Property Graph Only (Default)

Set RDF_GRAPH_DB=none. Stores extracted entities and relations in the configured property graph store only.

PG_GRAPH_DB=neo4j
RDF_GRAPH_DB=none

Data flow:

Documents → LLM Extraction → PropertyGraphIndex → Neo4j (Cypher)


RDF Graph Store Only

Set PG_GRAPH_DB=none. Extracted entities and relations are converted to RDF and pushed directly to the selected RDF store. No property graph is written.

PG_GRAPH_DB=none
RDF_GRAPH_DB=fuseki
FUSEKI_BASE_URL=http://localhost:3030
FUSEKI_DATASET=flexible-graphrag

Data flow:

Documents → LLM Extraction → KGToRDFConverter → Fuseki / GraphDB / Oxigraph (SPARQL)

Use case: Semantic web / linked data workflows where you only need SPARQL access.


Both Simultaneously

Set both PG_GRAPH_DB and RDF_GRAPH_DB to non-none values. Extraction runs once; the same nodes are written to both destinations.

PG_GRAPH_DB=neo4j
RDF_GRAPH_DB=fuseki
FUSEKI_BASE_URL=http://localhost:3030
FUSEKI_DATASET=flexible-graphrag

Data flow:

                              ┌→ PropertyGraphIndex → Neo4j (Cypher)
Documents → LLM Extraction ──┤
                              └→ KGToRDFConverter  → Fuseki / GraphDB / Oxigraph (SPARQL)

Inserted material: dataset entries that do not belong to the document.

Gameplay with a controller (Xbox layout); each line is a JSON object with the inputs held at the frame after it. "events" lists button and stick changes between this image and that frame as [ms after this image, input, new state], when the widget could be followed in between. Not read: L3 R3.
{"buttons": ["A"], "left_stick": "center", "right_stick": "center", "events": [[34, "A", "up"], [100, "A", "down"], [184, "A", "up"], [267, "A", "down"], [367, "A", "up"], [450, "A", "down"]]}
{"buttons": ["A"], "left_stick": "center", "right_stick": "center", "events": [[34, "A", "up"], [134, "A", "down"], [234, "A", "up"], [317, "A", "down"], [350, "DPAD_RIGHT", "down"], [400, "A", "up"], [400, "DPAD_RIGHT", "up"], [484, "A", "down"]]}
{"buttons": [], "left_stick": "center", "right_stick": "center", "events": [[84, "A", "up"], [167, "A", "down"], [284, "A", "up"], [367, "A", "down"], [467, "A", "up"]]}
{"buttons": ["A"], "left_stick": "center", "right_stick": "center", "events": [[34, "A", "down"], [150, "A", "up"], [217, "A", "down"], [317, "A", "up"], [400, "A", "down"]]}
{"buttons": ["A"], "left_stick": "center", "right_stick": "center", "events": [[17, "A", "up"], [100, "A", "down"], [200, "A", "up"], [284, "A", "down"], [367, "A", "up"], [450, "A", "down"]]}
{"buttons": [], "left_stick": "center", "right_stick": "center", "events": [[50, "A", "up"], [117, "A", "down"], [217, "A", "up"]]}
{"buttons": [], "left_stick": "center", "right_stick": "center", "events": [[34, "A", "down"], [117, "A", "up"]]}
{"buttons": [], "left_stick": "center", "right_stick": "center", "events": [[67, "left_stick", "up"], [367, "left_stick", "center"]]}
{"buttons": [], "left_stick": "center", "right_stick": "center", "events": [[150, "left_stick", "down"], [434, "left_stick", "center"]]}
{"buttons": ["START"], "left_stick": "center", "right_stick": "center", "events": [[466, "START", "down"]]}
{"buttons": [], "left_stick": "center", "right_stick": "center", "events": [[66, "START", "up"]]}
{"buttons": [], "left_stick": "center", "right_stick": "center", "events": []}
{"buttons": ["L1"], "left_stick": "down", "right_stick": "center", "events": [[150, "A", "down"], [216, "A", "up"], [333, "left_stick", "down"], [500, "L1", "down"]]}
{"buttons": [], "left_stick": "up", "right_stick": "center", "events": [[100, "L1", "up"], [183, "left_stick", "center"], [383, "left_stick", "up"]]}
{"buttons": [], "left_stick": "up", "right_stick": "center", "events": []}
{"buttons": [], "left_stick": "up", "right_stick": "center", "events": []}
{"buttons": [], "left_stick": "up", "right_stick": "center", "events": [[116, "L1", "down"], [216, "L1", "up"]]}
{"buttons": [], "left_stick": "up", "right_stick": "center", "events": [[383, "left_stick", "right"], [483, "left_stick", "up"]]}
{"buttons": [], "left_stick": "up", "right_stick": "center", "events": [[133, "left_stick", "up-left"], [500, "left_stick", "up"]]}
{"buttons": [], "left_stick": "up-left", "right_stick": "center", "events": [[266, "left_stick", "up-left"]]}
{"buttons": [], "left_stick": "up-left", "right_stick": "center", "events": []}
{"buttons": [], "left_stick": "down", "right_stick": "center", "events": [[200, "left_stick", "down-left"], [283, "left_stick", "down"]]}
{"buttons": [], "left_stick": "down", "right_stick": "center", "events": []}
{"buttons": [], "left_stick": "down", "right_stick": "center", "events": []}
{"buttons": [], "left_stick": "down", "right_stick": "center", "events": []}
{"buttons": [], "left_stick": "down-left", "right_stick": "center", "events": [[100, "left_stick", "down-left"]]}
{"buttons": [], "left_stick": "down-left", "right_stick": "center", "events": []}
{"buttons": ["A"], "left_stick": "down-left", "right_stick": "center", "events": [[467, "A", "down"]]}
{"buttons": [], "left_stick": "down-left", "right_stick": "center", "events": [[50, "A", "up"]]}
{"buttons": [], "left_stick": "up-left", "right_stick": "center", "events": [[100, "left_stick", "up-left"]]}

Use case: Best of both worlds — fast Cypher traversal + SPARQL reasoning in a triple store.


Skipping Graph Extraction

Both the property graph and RDF graph stores can be bypassed at ingest time, while leaving previously extracted data intact for search and Q&A.

Per-document: skip_graph

Pass skip_graph=true on a per-ingest call to skip KG extraction (and therefore skip both PG and RDF writes) for that document only. Available from:

Entry point How
UI "Skip graph extraction" checkbox on the ingest form
REST API POST /api/ingest, POST /api/ingest-text, POST /api/test-sampleskip_graph in body
MCP tools ingest_documents, ingest_text, test_with_sampleskip_graph parameter
Python API backend.ingest_documents(skip_graph=True), backend.ingest_text(skip_graph=True)
Python API system.ingest_documents(skip_graph=True), system.ingest_text(skip_graph=True)
Datasource config skip_graph field persisted in DB — applies to every auto-sync cycle for that datasource (filesystem, S3, GCS, Azure Blob, Google Drive, OneDrive, Alfresco, Box)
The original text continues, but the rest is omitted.